Note 5 at 2Co 4:8: 2Co 4:8-10 is often quoted as some sort of "stamp of approval" for the belief that God wants us to suffer. After all, look how the Apostle Paul spoke of the problems he had. That is not the point Paul was making. In 2Co 4:7, he had just spoken of the fact that we have this treasure of Christ (see note 1 at 2Co 4:7) in physical bodies that are subject to problems (see note 2 at 2Co 4:7), so that all the praise would go to God. Here, he was illustrating that point.
He did mention troubles and afflictions that he endured, but everyone is troubled, perplexed, persecuted, and cast down at times. He was not crediting God as the source of these troubles, and he was not saying that the Lord was working some redemptive purpose through these troubles. He was simply listing things that are common to us all and yet showing how God's power makes us more than conquerors in every situation. This illustrates perfectly how the credit for this glorious power goes to God and not to us (see note 3 at 2Co 4:7).

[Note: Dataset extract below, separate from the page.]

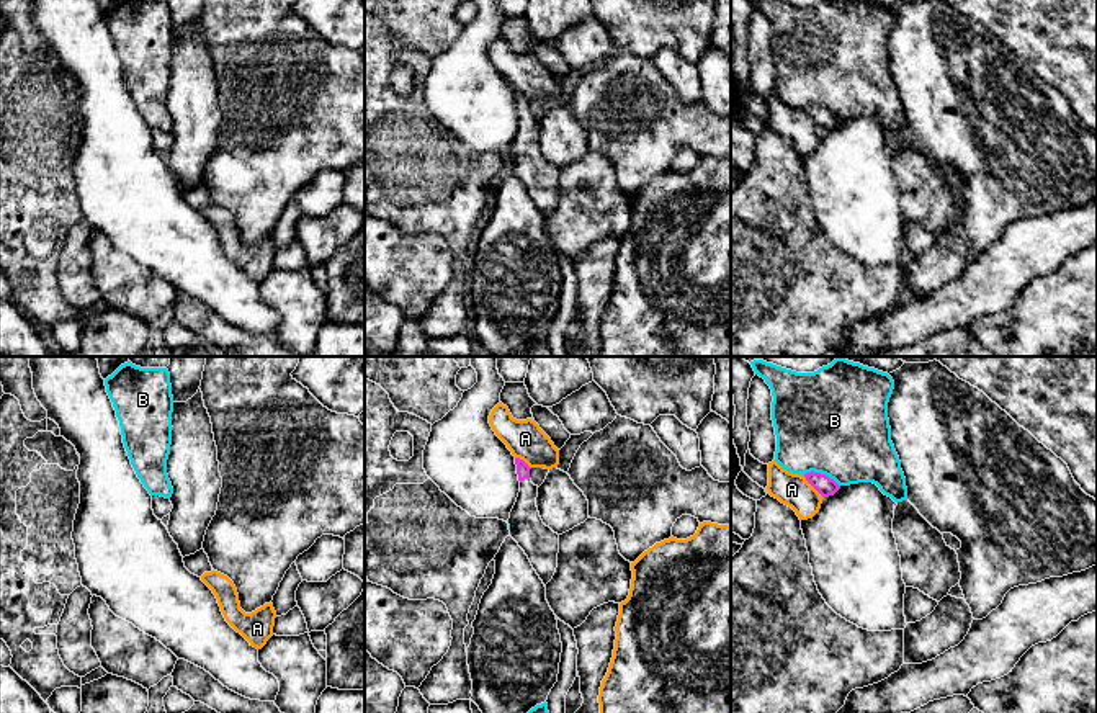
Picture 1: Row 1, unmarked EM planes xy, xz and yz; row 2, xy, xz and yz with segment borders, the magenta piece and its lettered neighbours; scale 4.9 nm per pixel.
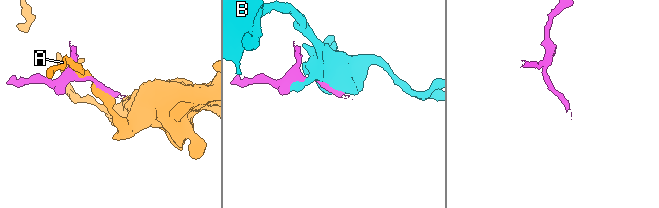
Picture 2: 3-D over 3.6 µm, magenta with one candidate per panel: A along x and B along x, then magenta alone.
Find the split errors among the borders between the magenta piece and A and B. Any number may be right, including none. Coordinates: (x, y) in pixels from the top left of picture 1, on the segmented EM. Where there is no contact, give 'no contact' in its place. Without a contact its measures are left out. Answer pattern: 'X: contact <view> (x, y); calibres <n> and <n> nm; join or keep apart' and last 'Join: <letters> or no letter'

Note 6 at 2Co 4:8: Some people have taken the truth that we have complete victory in Christ to an extreme, and they will not even admit they have any problems. That's not Paul's example here. He said there were times he had trouble, but it didn't distress him. He was perplexed, but he didn't despair. He was persecuted but never forsaken, and he was cast down but never destroyed.
Admitting the frailty of our earthen vessels (bodies, see note 2 at 2Co 4:7) is not wrong if we go on to let the treasure we have on the inside (see note 1 at 2Co 4:7) supersede our physical limitations (see note 10 at Joh 11:14).
Note 7 at 2Co 4:8: The American Heritage Dictionary defines "distress" as "anxiety or mental suffering; severe strain resulting from exhaustion." Paul was saying that he was constantly under pressure, but those pressures didn't get on the inside of him. We cannot clear every problem out of our paths, but we can keep the problems on the outside.
Note 8 at 2Co 4:8: It was the Greek word "APOREO" that was translated "perplexed" in this verse. This word means "to have no way out, i.e. be at a loss (mentally)" (Strong's Concordance). Paul came into situations where it looked like there was no way out and he didn't know what to do (see note 10 at 2Co 1:8), but he knew he was never without help or means. His physical man didn't have the answers, but he wasn't just physical. He had Christ living in him, and he drew on the Lord's ability. That's what kept him out of despair. It wasn't because he had no problems. It's because he had a treasure on the inside of him, and he drew from that treasure by faith.
Likewise with us today, it is not our problems, or lack thereof, that should determine our emotions. We can utilize the treasure on the inside of us to overcome in every situation (Ro 8:37 and 1Co 15:57).